Work to complete: Quote the passage of the virtio migration thread below that begins with the words containing "Main traffic is" and ends with "designed like that)?".

On Fri, Aug 20, 2021 at 10:17:05AM +0800, Jason Wang wrote:
> 
> 在 2021/8/19 下午10:58, Michael S. Tsirkin 写道:
> > On Thu, Aug 19, 2021 at 10:44:46AM +0800, Jason Wang wrote:
> > > > The PF device will have an option to quiesce/freeze the VF device.
> > > 
> > > Is such design a must? If no, why not simply introduce those functions in
> > > the VF?
> > Many IOMMUs only support protections at the function level.
> > Thus we need ability to have one device (e.g. a PF)
> > to control migration of another (e.g. a VF).
> 
> 
> So as discussed previously, the only possible "advantage" is that the DMA is
> isolated.
> 
> 
> > This is because allowing VF to access hypervisor memory used for
> > migration is not a good idea.
> > For IOMMUs that support subfunctions, these "devices" could be
> > subfunctions.
> > 
> > The only alternative is to keep things in device memory which
> > does not need an IOMMU.
> > I guess we'd end up with something like a VQ in device memory which might
> > be tricky from multiple points of view, but yes, this could be
> > useful and people did ask for such a capability in the past.
> 
> 
> I assume the spec already support this. We probably need some clarification
> at the transport layer. But it's as simple as setting MMIO are as virtqueue
> address?

Several issues
- we do not support changing VQ address. Devices do need to support
  changing memory addresses.
- Ordering becomes tricky especially .
  E.g. when device reads descriptor in VQ
  memory it suddenly does not flush out writes into buffer
  that is potentially in RAM. We might also need even stronger
  barriers on the driver side. We used dma_wmb but now it's
  probably need to be wmb.
  Reading multibyte structures from device memory is slow.
  To get reasonable performance we might need to mark this device memory
  WB or WC. That generally makes things even trickier.


> Except for the dirty bit tracking, we don't have bulk data that needs to be
> transferred during migration. So a virtqueue is not must even in this case.

Main traffic is write tracking.


> 
> > 
> > > If yes, what's the reason for making virtio different (e.g VCPU live
> > > migration is not designed like that)?
> > I think the main difference is we need PF's help for memory
> > tracking for pre-copy migration anyway.
> 
> 
> Such kind of memory tracking is not a must. KVM uses software assisted
> technologies (write protection) and it works very well.

So page-fault support is absolutely a viable option IMHO.
To work well we need VIRTIO_F_PARTIAL_ORDER - there was not
a lot of excitement but sure I will finalize and repost it.


However we need support for reporting and handling faults.
Again this is data path stuff and needs to be under
hypervisor control so I guess we get right back
to having this in the PF?

Material shown:
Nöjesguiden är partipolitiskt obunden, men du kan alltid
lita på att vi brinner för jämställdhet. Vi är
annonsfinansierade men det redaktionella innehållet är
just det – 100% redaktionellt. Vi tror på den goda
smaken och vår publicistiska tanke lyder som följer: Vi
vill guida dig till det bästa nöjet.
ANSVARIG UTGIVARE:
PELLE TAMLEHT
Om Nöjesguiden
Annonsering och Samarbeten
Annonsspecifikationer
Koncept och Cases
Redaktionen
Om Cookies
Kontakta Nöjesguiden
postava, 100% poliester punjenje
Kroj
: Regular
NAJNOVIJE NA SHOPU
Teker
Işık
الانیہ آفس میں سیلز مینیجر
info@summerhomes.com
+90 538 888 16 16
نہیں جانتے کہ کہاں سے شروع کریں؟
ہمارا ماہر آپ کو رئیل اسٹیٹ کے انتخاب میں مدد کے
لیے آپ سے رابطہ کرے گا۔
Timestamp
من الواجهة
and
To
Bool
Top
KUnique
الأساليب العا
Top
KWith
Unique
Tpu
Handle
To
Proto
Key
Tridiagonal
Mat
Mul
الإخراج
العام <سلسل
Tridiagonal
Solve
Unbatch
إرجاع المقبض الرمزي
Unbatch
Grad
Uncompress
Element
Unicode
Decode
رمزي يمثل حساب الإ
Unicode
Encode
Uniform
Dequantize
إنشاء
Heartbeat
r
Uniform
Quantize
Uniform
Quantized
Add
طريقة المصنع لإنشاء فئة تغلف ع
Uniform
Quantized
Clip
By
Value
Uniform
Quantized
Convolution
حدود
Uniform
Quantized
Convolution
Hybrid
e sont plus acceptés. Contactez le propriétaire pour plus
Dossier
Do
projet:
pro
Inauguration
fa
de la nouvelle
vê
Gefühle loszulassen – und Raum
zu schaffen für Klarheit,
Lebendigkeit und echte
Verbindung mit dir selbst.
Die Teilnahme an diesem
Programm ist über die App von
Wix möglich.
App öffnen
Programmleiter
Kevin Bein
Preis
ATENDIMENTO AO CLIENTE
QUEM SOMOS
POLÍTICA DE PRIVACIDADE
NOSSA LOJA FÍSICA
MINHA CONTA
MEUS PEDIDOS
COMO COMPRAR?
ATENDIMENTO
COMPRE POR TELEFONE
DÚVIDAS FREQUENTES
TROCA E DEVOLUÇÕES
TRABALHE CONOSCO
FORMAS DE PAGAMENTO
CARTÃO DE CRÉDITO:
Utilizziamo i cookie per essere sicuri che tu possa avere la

---

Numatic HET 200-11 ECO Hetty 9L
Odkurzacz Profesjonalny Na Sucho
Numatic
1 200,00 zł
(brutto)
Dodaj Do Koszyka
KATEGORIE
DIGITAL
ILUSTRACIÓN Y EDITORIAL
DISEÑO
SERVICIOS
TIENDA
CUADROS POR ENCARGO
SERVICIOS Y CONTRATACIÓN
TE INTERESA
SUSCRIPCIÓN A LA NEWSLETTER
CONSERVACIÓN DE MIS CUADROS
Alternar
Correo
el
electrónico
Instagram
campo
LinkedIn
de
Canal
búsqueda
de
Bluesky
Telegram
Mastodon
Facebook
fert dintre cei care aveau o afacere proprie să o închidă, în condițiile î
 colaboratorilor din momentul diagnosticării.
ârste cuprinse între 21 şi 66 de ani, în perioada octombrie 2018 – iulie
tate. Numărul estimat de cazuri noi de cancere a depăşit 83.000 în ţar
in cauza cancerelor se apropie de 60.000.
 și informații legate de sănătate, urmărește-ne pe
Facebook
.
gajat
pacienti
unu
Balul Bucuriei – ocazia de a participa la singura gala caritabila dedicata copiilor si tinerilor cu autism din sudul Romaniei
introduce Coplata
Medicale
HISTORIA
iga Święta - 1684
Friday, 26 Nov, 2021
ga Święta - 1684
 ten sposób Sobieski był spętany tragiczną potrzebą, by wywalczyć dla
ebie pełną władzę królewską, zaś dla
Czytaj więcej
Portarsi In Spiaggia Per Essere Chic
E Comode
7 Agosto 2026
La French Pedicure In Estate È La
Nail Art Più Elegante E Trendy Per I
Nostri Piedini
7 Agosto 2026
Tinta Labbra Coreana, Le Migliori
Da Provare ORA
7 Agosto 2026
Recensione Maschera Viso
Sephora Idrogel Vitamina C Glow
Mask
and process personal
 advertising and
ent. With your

Result of this task:
Main traffic is write tracking.


> 
> > 
> > > If yes, what's the reason for making virtio different (e.g VCPU live
> > > migration is not designed like that)?